Partiamo dalla nuova legge italiana sulla cooperazione: tra le novità apportate dal testo, anche quella relativa alle associazioni italiane di immigrati, che finalmente vengono riconosciute come soggetti e attori della cooperazione internazionale.

 

“Si tratta di una novità assolutamente positiva, anche se arriva in ritardo, ma, come si dice, meglio tardi che mai: dobbiamo entrare nell’ottica che l’immigrazione può rappresentare davvero una ricchezza per il mondo della cooperazione italiana ed europea. E’ chiaro, però, che dobbiamo anche valorizzare l’associazionismo migrante qui in Italia: non basta riconoscerlo come soggetto di cooperazione, occorrono fin da subito progetti di formazione diretti a queste associazioni ed ai propri dirigenti. In più dobbiamo anche facilitare la mobilità degli immigrati in Italia, garantirgli una ‘serenità’ maggiore nello spostamento tra Italia ed i loro paesi d’origine, il loro ‘sentirsi parte’ di entrambi i paesi: da questo punto di vista una riforma della legge sull’immigrazione è sempre più urgente.

 

Passiamo all’Europa ed al tema dell’immigrazione: un tema purtroppo sempre attuale, complici le ultime stragi di migranti nel Mediterraneo.

L’Unione Europea, adesso, sembra avere un approccio diverso rispetto al tema degli immigrati: siamo passati dalle politiche di respingimenti in mare, che hanno causato così tanti morti e disastri, a quelle di Frontex, che puntano al salvataggio ed alla salvaguardia delle vite umane. Sembra scontato, ma è un passo in avanti importante: occorre andare avanti su questa strada, in un’ottica che vede gli immigrati come portatori di diritti e libertà personali, e non solo come un problema da risolvere.

In Francia, intanto, la legge sul velo è stata dichiarata ammissibile dalla Corte Europea dei Diritti umani: il caso francese può diventare un modello per progetti legislativi futuri in altri Paesi europei, Italia in testa? Lo vede come un rischio o un’opportunità?

E’ chiaro che, di fronte a precetti religiosi o alla loro interpretazione, come nel caso del tema del burqua islamico, sarebbe auspicabile che intervenisse la cultura dei diritti, più che le norme dello stato, a portare a fare dei passi avanti. In Francia c’è stata una campagna durissima, dove a mio avviso è stato messo in dubbio perfino il principio di laicità dello stato, da intendersi non come esclusione del fatto religioso, ma come garanzia della libertà per tutti: prova ne è che in Francia anche a chi indossa il semplice hijab (il velo che copre solo i capelli) viene negato l’accesso agli spazi pubblici, come le scuole; questo rappresenta a mio avviso un grave errore.

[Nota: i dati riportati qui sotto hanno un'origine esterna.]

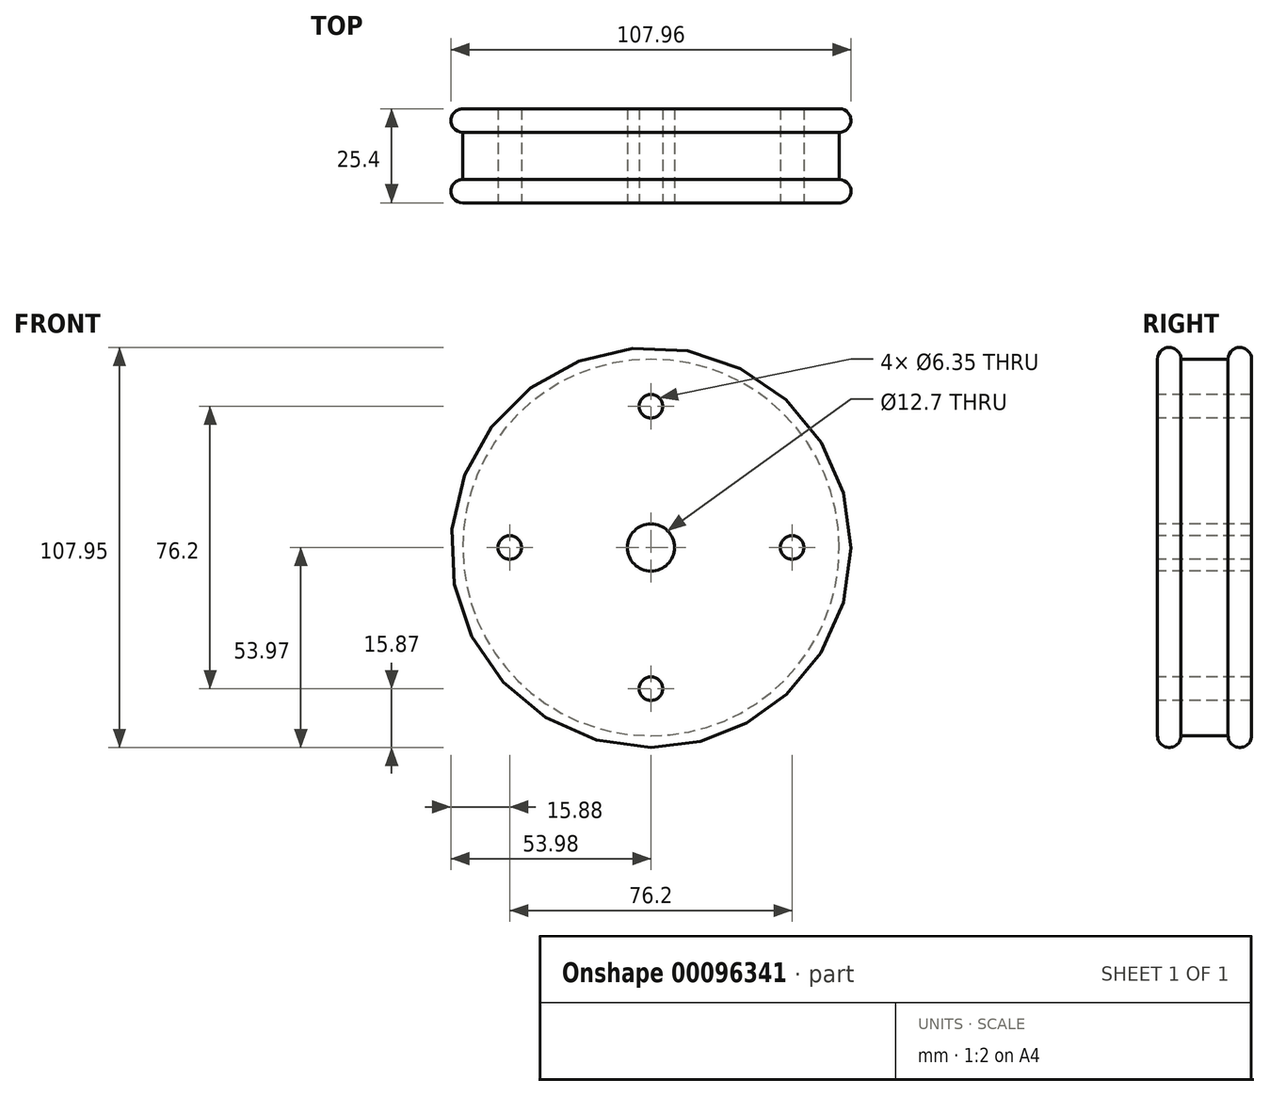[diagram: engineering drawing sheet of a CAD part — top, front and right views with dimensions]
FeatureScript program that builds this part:
annotation { "Feature Type Name" : "Feature", "Feature Type Description" : "" }
export const myFeature = defineFeature(function(context is Context, id is Id, definition is map)
    precondition{}
    {
        {
            var Q0;
            Q0=qCreatedBy(makeId("Front.planeOp"),FACE);
            var sketch = newSketch(context, id + "F0", { "sketchPlane" : qUnion([Q0])});
            skCircle(sketch, "E0", {"center": v(0, 0) * mm, "radius": 53.97 * mm});
            skSolve(sketch);
        }
        {
            var Q0;
            Q0 = qSketchRegion(id + "F0", true);
            extrude(context, id + "F1", {"entities" : qUnion([Q0]), "depth" : 6.35 * mm});
        }
        {
            var Q0;
            Q0=makeQuery(id+"F1.opExtrude","CAP_FACE",FACE,{"disambiguationData":[OSD([sQuery(id+"F0.wireOp",EDGE,"E0")])],"isStart":false});
            var sketch = newSketch(context, id + "F2", { "sketchPlane" : qUnion([Q0])});
            skCircle(sketch, "E1", {"center": v(0, 0) * mm, "radius": 50.8 * mm});
            skSolve(sketch);
        }
        {
            var Q0;
            Q0 = qSketchRegion(id + "F2", true);
            extrude(context, id + "F3", {"entities" : qUnion([Q0]), "operationType" : NewBodyOperationType.ADD, "depth" : 12.7 * mm});
        }
        {
            var Q0;
            Q0=makeQuery(id+"F3.opExtrude","CAP_FACE",FACE,{"disambiguationData":[OSD([sQuery(id+"F2.wireOp",EDGE,"E1")])],"isStart":false});
            var sketch = newSketch(context, id + "F4", { "sketchPlane" : qUnion([Q0])});
            skCircle(sketch, "E2", {"center": v(0, 0) * mm, "radius": 53.97 * mm});
            skSolve(sketch);
        }
        {
            var Q0;
            Q0 = qSketchRegion(id + "F4", true);
            extrude(context, id + "F5", {"entities" : qUnion([Q0]), "operationType" : NewBodyOperationType.ADD, "depth" : 6.35 * mm});
        }
        {
            var Q0;
            Q0=makeQuery(id+"F5.opExtrude","SWEPT_FACE",FACE,{"disambiguationData":[OSD([sQuery(id+"F4.wireOp",EDGE,"E2")])]});
            var Q1;
            Q1=makeQuery(id+"F1.opExtrude","SWEPT_FACE",FACE,{"disambiguationData":[OSD([sQuery(id+"F0.wireOp",EDGE,"E0")])]});
            fillet(context, id + "F6", {"entities" : qUnion([Q0, Q1]), "radius" : 3.17 * mm, "tangentPropagation" : true, "allowEdgeOverflow" : false});
        }
        {
            var Q0;
            Q0=makeQuery(id+"F5.opExtrude","CAP_FACE",FACE,{"disambiguationData":[OSD([sQuery(id+"F4.wireOp",EDGE,"E2")])],"isStart":false});
            var sketch = newSketch(context, id + "F7", { "sketchPlane" : qUnion([Q0])});
            skCircle(sketch, "E3", {"center": v(0, 0) * mm, "radius": 6.35 * mm});
            skCircle(sketch, "E4", {"center": v(0, 38.1) * mm, "radius": 3.18 * mm});
            skCircle(sketch, "E5", {"center": v(-38.1, 0) * mm, "radius": 3.18 * mm});
            skCircle(sketch, "E6", {"center": v(38.1, 0) * mm, "radius": 3.18 * mm});
            skCircle(sketch, "E7", {"center": v(0, -38.1) * mm, "radius": 3.18 * mm});
            skSolve(sketch);
        }
        {
            var Q0;
            Q0 = qSketchRegion(id + "F7", true);
            extrude(context, id + "F8", {"entities" : qUnion([Q0]), "operationType" : NewBodyOperationType.REMOVE, "endBound" : BoundingType.THROUGH_ALL, "oppositeDirection" : true, "depth" : 25.4 * mm});
        }
    });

E per quanto riguarda l’Italia?

Anche nel nostro Paese si sta alimentando un tentativo di restringere gli spazi di libertà religiosa: in alcune città sta ritornando in auge una campagna islamofoba, che vuole ridurre gli spazi di libertà degli immigrati, come ad esempio è successo recentemente a Padova, dove è stato negato il diritto alla comunità islamica ad avere una sala per la preghiera del Ramadam. Il rischio è che questi temi, che sono fondamentali e vanno certamente discussi, diventino terreno di speculazioni politiche e campagne da parte dell’estrema destra, che vogliono negare libertà fondamentali come il diritto al culto o al pluralismo religioso.